---------- Raw data

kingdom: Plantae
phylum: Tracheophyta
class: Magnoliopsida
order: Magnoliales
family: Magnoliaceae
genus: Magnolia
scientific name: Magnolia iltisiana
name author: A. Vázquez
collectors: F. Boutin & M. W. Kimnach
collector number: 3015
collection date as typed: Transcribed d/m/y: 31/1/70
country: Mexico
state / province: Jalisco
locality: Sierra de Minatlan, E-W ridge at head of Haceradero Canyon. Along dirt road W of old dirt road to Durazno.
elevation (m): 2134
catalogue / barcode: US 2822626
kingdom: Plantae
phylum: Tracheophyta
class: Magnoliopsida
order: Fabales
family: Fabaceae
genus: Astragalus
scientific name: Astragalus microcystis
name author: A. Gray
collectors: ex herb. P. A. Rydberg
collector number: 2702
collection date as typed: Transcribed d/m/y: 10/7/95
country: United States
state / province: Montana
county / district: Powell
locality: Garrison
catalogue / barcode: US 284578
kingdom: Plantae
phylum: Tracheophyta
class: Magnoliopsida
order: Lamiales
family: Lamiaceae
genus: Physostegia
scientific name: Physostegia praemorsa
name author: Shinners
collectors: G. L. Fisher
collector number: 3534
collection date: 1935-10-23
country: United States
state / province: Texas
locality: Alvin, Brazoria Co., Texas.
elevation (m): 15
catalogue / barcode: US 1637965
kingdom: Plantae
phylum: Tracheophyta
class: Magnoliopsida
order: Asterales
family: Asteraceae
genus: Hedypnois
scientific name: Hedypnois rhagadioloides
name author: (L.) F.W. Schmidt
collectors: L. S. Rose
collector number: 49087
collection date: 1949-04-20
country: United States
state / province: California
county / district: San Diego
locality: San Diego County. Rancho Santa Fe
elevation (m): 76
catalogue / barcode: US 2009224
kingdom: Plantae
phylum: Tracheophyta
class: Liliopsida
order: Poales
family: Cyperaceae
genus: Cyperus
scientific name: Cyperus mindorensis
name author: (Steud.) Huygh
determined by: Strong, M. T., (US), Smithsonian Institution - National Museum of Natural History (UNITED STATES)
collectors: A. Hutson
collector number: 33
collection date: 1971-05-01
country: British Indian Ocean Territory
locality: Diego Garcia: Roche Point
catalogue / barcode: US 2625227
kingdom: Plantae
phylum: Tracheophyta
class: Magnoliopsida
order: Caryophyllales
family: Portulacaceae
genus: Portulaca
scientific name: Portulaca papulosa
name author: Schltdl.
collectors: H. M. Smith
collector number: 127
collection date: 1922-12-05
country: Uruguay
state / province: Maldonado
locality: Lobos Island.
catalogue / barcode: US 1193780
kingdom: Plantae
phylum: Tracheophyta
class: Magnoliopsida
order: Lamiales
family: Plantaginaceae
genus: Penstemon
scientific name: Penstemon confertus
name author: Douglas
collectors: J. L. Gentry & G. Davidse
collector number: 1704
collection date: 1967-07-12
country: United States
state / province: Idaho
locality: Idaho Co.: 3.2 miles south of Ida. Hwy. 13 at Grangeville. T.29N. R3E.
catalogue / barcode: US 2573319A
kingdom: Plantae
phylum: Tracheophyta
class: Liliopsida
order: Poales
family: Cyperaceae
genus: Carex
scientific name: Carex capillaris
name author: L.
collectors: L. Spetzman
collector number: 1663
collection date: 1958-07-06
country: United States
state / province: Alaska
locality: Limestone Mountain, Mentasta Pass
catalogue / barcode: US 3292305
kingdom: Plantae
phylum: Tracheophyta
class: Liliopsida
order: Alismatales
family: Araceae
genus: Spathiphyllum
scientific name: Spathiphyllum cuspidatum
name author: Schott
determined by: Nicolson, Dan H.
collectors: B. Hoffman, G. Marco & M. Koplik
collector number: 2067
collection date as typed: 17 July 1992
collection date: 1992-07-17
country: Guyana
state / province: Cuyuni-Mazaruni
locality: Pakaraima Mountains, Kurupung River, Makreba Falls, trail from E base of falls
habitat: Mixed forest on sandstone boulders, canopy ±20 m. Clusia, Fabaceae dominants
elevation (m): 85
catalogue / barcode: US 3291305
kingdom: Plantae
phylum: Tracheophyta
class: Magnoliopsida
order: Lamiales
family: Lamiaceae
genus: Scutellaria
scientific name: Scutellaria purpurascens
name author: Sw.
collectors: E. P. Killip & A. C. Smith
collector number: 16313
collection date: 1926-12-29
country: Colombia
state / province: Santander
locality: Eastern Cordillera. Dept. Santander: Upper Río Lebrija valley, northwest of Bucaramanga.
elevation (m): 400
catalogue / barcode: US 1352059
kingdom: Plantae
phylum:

--------------------

--- What you are asked to do ---
Put the lines above into a numbered list, skipping any blank ones.

--- Final result ---
1. kingdom: Plantae
2. phylum: Tracheophyta
3. class: Magnoliopsida
4. order: Magnoliales
5. family: Magnoliaceae
6. genus: Magnolia
7. scientific name: Magnolia iltisiana
8. name author: A. Vázquez
9. collectors: F. Boutin & M. W. Kimnach
10. collector number: 3015
11. collection date as typed: Transcribed d/m/y: 31/1/70
12. country: Mexico
13. state / province: Jalisco
14. locality: Sierra de Minatlan, E-W ridge at head of Haceradero Canyon. Along dirt road W of old dirt road to Durazno.
15. elevation (m): 2134
16. catalogue / barcode: US 2822626
17. kingdom: Plantae
18. phylum: Tracheophyta
19. class: Magnoliopsida
20. order: Fabales
21. family: Fabaceae
22. genus: Astragalus
23. scientific name: Astragalus microcystis
24. name author: A. Gray
25. collectors: ex herb. P. A. Rydberg
26. collector number: 2702
27. collection date as typed: Transcribed d/m/y: 10/7/95
28. country: United States
29. state / province: Montana
30. county / district: Powell
31. locality: Garrison
32. catalogue / barcode: US 284578
33. kingdom: Plantae
34. phylum: Tracheophyta
35. class: Magnoliopsida
36. order: Lamiales
37. family: Lamiaceae
38. genus: Physostegia
39. scientific name: Physostegia praemorsa
40. name author: Shinners
41. collectors: G. L. Fisher
42. collector number: 3534
43. collection date: 1935-10-23
44. country: United States
45. state / province: Texas
46. locality: Alvin, Brazoria Co., Texas.
47. elevation (m): 15
48. catalogue / barcode: US 1637965
49. kingdom: Plantae
50. phylum: Tracheophyta
51. class: Magnoliopsida
52. order: Asterales
53. family: Asteraceae
54. genus: Hedypnois
55. scientific name: Hedypnois rhagadioloides
56. name author: (L.) F.W. Schmidt
57. collectors: L. S. Rose
58. collector number: 49087
59. collection date: 1949-04-20
60. country: United States
61. state / province: California
62. county / district: San Diego
63. locality: San Diego County. Rancho Santa Fe
64. elevation (m): 76
65. catalogue / barcode: US 2009224
66. kingdom: Plantae
67. phylum: Tracheophyta
68. class: Liliopsida
69. order: Poales
70. family: Cyperaceae
71. genus: Cyperus
72. scientific name: Cyperus mindorensis
73. name author: (Steud.) Huygh
74. determined by: Strong, M. T., (US), Smithsonian Institution - National Museum of Natural History (UNITED STATES)
75. collectors: A. Hutson
76. collector number: 33
77. collection date: 1971-05-01
78. country: British Indian Ocean Territory
79. locality: Diego Garcia: Roche Point
80. catalogue / barcode: US 2625227
81. kingdom: Plantae
82. phylum: Tracheophyta
83. class: Magnoliopsida
84. order: Caryophyllales
85. family: Portulacaceae
86. genus: Portulaca
87. scientific name: Portulaca papulosa
88. name author: Schltdl.
89. collectors: H. M. Smith
90. collector number: 127
91. collection date: 1922-12-05
92. country: Uruguay
93. state / province: Maldonado
94. locality: Lobos Island.
95. catalogue / barcode: US 1193780
96. kingdom: Plantae
97. phylum: Tracheophyta
98. class: Magnoliopsida
99. order: Lamiales
100. family: Plantaginaceae
101. genus: Penstemon
102. scientific name: Penstemon confertus
103. name author: Douglas
104. collectors: J. L. Gentry & G. Davidse
105. collector number: 1704
106. collection date: 1967-07-12
107. country: United States
108. state / province: Idaho
109. locality: Idaho Co.: 3.2 miles south of Ida. Hwy. 13 at Grangeville. T.29N. R3E.
110. catalogue / barcode: US 2573319A
111. kingdom: Plantae
112. phylum: Tracheophyta
113. class: Liliopsida
114. order: Poales
115. family: Cyperaceae
116. genus: Carex
117. scientific name: Carex capillaris
118. name author: L.
119. collectors: L. Spetzman
120. collector number: 1663
121. collection date: 1958-07-06
122. country: United States
123. state / province: Alaska
124. locality: Limestone Mountain, Mentasta Pass
125. catalogue / barcode: US 3292305
126. kingdom: Plantae
127. phylum: Tracheophyta
128. class: Liliopsida
129. order: Alismatales
130. family: Araceae
131. genus: Spathiphyllum
132. scientific name: Spathiphyllum cuspidatum
133. name author: Schott
134. determined by: Nicolson, Dan H.
135. collectors: B. Hoffman, G. Marco & M. Koplik
136. collector number: 2067
137. collection date as typed: 17 July 1992
138. collection date: 1992-07-17
139. country: Guyana
140. state / province: Cuyuni-Mazaruni
141. locality: Pakaraima Mountains, Kurupung River, Makreba Falls, trail from E base of falls
142. habitat: Mixed forest on sandstone boulders, canopy ±20 m. Clusia, Fabaceae dominants
143. elevation (m): 85
144. catalogue / barcode: US 3291305
145. kingdom: Plantae
146. phylum: Tracheophyta
147. class: Magnoliopsida
148. order: Lamiales
149. family: Lamiaceae
150. genus: Scutellaria
151. scientific name: Scutellaria purpurascens
152. name author: Sw.
153. collectors: E. P. Killip & A. C. Smith
154. collector number: 16313
155. collection date: 1926-12-29
156. country: Colombia
157. state / province: Santander
158. locality: Eastern Cordillera. Dept. Santander: Upper Río Lebrija valley, northwest of Bucaramanga.
159. elevation (m): 400
160. catalogue / barcode: US 1352059
161. kingdom: Plantae
162. phylum:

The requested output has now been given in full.